En cette période d'industrialisation galopante, l'artiste délaisse les tumultes extérieurs et se focalise sur son foyer. Il peint ses enfants, ses amis et ses employés de maison. La nourrice Gabrielle Renard, restée vingt ans au service de la famille, apparaît sur près de 200 tableaux.

Dans ces portraits intimistes, Renoir montre ses modèles en train de lire, de coudre ou de jouer. L'artiste profite de leur concentration, qui les rend en quelque sorte plus disponible, mais ils ne leur vole pas ces instants. Ce ne sont pas des images saisies sur le vif. Le peintre n'a que faire du réalisme, comme le suggère son goût pour les déguisements. Ses fils posent en clown, en pierrot ou en chasseur, son marchand de tableaux en toréador.

Le thème majeur de ses dernières années reste cependant le nu féminin, «la forme indispensable de l'art», aux yeux de Renoir.

Il y fait des références de plus en plus appuyées à la statuaire antique et aux peintres qui l'ont précédé.

Réalisées juste avant sa mort, ses gigantesques «Baigneuses» (1918-19) sont une sorte de recueil de citations: on y trouve les distorsions anatomiques d'Ingres, la pose de l'«Olympia» de Manet et la composition des Demoiselles du bord de la Seine de Courbet. Toutefois, Renoir fait une «appropriation très personnelle de la tradition», note la commissaire.

Dans ses derniers nus, les formes s'arrondissent et gagnent en ampleur. «Renoir disait qu'il voulait remplir la surface du tableau à craquer», rappelle Sylvie Patry.
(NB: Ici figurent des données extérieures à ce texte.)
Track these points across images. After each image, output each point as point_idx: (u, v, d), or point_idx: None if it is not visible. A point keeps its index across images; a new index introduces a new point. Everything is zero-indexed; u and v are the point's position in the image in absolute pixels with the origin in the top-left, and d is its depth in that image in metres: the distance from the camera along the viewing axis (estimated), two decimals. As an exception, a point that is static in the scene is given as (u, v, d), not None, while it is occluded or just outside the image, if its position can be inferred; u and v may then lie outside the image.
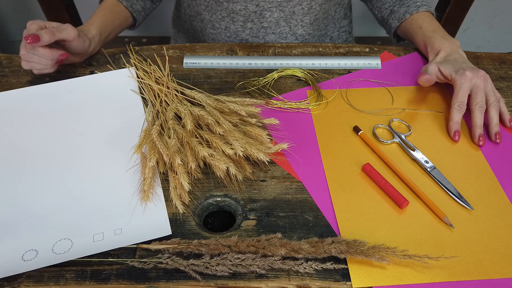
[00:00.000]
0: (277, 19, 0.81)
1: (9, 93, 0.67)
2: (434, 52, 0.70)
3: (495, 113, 0.61)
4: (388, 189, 0.54)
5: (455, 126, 0.61)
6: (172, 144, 0.55)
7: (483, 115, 0.61)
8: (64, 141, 0.61)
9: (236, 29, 0.83)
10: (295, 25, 0.82)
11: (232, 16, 0.81)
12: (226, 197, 0.55)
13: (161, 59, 0.73)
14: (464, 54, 0.68)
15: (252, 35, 0.83)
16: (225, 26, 0.83)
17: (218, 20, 0.82)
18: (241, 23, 0.81)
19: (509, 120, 0.62)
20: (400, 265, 0.47)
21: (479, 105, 0.60)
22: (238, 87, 0.69)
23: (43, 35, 0.61)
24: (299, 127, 0.63)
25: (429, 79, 0.65)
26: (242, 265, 0.46)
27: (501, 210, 0.53)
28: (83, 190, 0.55)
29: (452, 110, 0.61)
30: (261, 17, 0.80)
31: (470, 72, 0.61)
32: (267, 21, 0.81)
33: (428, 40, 0.72)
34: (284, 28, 0.82)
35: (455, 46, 0.69)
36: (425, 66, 0.68)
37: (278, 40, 0.84)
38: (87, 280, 0.46)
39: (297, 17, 0.81)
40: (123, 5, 0.80)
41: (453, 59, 0.66)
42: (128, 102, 0.66)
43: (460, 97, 0.61)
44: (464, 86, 0.61)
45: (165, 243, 0.48)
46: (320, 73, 0.72)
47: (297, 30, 0.83)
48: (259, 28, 0.82)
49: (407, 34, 0.78)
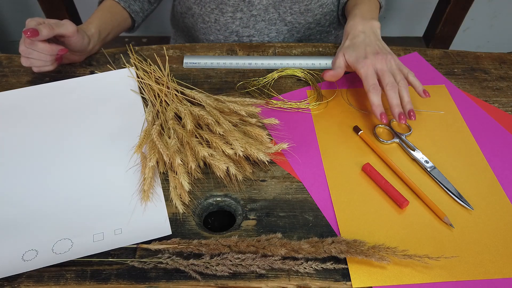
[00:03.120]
0: (266, 6, 0.80)
1: (9, 93, 0.67)
2: (345, 35, 0.69)
3: (404, 91, 0.60)
4: (388, 189, 0.54)
5: (378, 109, 0.59)
6: (172, 144, 0.55)
7: (397, 94, 0.59)
8: (64, 141, 0.61)
9: (226, 21, 0.83)
10: (284, 12, 0.82)
11: (221, 8, 0.81)
12: (226, 197, 0.55)
13: (161, 59, 0.73)
14: (373, 35, 0.67)
15: (242, 25, 0.83)
16: (214, 19, 0.83)
17: (207, 13, 0.83)
18: (231, 14, 0.81)
19: (423, 91, 0.61)
20: (400, 265, 0.47)
21: (389, 85, 0.60)
22: (238, 87, 0.69)
23: (42, 29, 0.61)
24: (299, 127, 0.63)
25: (334, 75, 0.64)
26: (242, 265, 0.46)
27: (501, 210, 0.53)
28: (83, 190, 0.55)
29: (369, 95, 0.60)
30: (250, 5, 0.80)
31: (371, 58, 0.61)
32: (256, 9, 0.81)
33: (348, 21, 0.72)
34: (273, 14, 0.82)
35: (367, 27, 0.67)
36: (334, 57, 0.67)
37: (268, 27, 0.84)
38: (87, 280, 0.46)
39: (285, 4, 0.81)
40: (121, 6, 0.80)
41: (358, 43, 0.65)
42: (128, 102, 0.66)
43: (370, 81, 0.60)
44: (369, 74, 0.61)
45: (165, 243, 0.48)
46: (320, 73, 0.72)
47: (286, 16, 0.83)
48: (248, 17, 0.82)
49: (346, 14, 0.79)
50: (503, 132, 0.62)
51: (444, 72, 0.72)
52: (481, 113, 0.65)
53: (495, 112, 0.65)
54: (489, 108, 0.66)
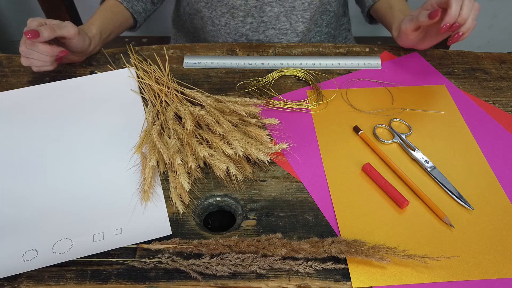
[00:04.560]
0: (277, 14, 0.81)
1: (9, 93, 0.67)
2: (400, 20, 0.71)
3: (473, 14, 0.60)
4: (388, 189, 0.54)
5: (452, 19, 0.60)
6: (172, 144, 0.55)
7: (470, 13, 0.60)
8: (64, 141, 0.61)
9: (236, 25, 0.83)
10: (296, 21, 0.82)
11: (232, 12, 0.81)
12: (226, 197, 0.55)
13: (161, 59, 0.73)
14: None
15: (252, 29, 0.83)
16: (225, 22, 0.83)
17: (218, 16, 0.83)
18: (242, 18, 0.81)
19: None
20: (400, 265, 0.47)
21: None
22: (238, 87, 0.69)
23: (43, 31, 0.61)
24: (299, 127, 0.63)
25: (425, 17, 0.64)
26: (242, 265, 0.46)
27: (501, 210, 0.53)
28: (83, 190, 0.55)
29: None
30: (261, 11, 0.80)
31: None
32: (267, 16, 0.81)
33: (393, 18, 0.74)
34: (285, 23, 0.82)
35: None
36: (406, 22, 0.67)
37: (278, 35, 0.84)
38: (87, 280, 0.46)
39: (297, 13, 0.81)
40: (124, 6, 0.80)
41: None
42: (128, 102, 0.66)
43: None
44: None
45: (165, 243, 0.48)
46: (320, 73, 0.72)
47: (298, 26, 0.83)
48: (259, 23, 0.82)
49: (378, 14, 0.80)
50: (503, 132, 0.62)
51: (444, 72, 0.72)
52: (481, 113, 0.65)
53: (495, 112, 0.65)
54: (489, 108, 0.66)
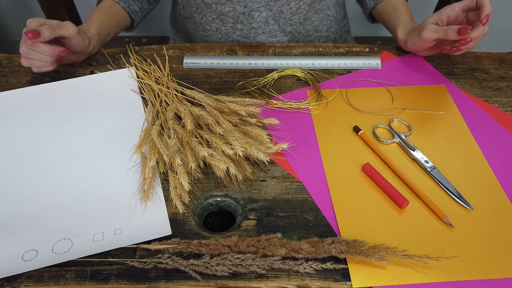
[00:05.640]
0: (266, 18, 0.81)
1: (9, 93, 0.67)
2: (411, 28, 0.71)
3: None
4: (388, 189, 0.54)
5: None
6: (172, 144, 0.55)
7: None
8: (64, 141, 0.61)
9: (227, 31, 0.83)
10: (284, 23, 0.83)
11: (221, 18, 0.81)
12: (226, 197, 0.55)
13: (161, 59, 0.73)
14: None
15: (242, 36, 0.84)
16: (215, 28, 0.83)
17: (208, 22, 0.83)
18: (231, 25, 0.82)
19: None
20: (400, 265, 0.47)
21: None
22: (238, 87, 0.69)
23: (44, 31, 0.61)
24: (299, 127, 0.63)
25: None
26: (242, 265, 0.46)
27: (501, 210, 0.53)
28: (83, 190, 0.55)
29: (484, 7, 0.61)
30: (250, 17, 0.81)
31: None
32: (256, 21, 0.81)
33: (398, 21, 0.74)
34: (273, 26, 0.83)
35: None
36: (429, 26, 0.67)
37: (268, 39, 0.84)
38: (87, 280, 0.46)
39: (285, 16, 0.81)
40: (121, 6, 0.80)
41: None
42: (128, 102, 0.66)
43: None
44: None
45: (165, 243, 0.48)
46: (320, 73, 0.72)
47: (286, 27, 0.83)
48: (249, 29, 0.82)
49: (381, 15, 0.80)
50: (503, 132, 0.62)
51: (444, 72, 0.72)
52: (481, 113, 0.65)
53: (495, 112, 0.65)
54: (489, 108, 0.66)
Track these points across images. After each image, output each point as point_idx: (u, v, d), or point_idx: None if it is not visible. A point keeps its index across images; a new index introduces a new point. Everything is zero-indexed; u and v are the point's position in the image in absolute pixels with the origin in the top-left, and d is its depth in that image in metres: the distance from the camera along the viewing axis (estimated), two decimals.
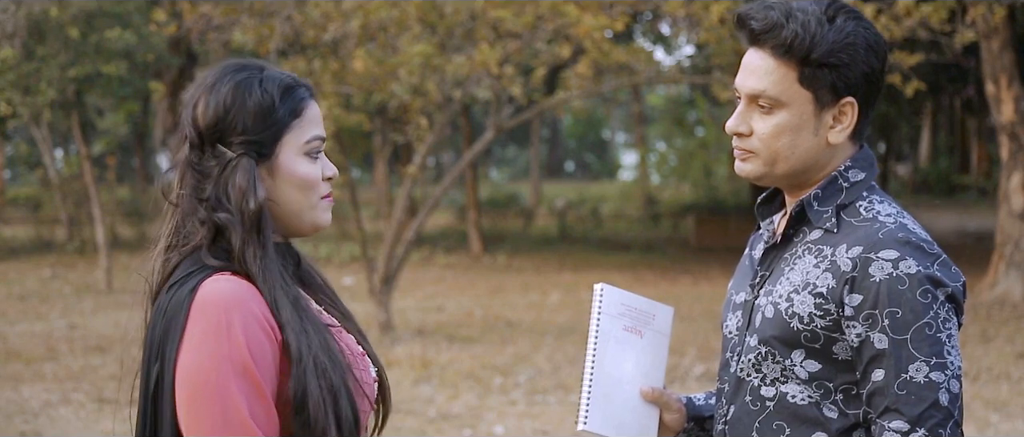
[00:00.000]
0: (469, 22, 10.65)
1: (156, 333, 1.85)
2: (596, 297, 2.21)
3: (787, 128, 2.02)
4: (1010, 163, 13.84)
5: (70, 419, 7.77)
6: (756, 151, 2.05)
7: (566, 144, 58.73)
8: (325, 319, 1.96)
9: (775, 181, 2.10)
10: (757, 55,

Les couleurs se font plus chatoyantes, les carnations plus roses. D'après la commissaire, l'artiste redoutait les outrages que le temps pourrait faire subir à ses toiles et choisissait ses tonalités en se projetant 50 ans dans l'avenir. «Renoir disait qu'il fallait faire monter en puissance les rouges puisqu'ensuite, le tableau s'assombrissait, perdait la vivacité de ses coloris».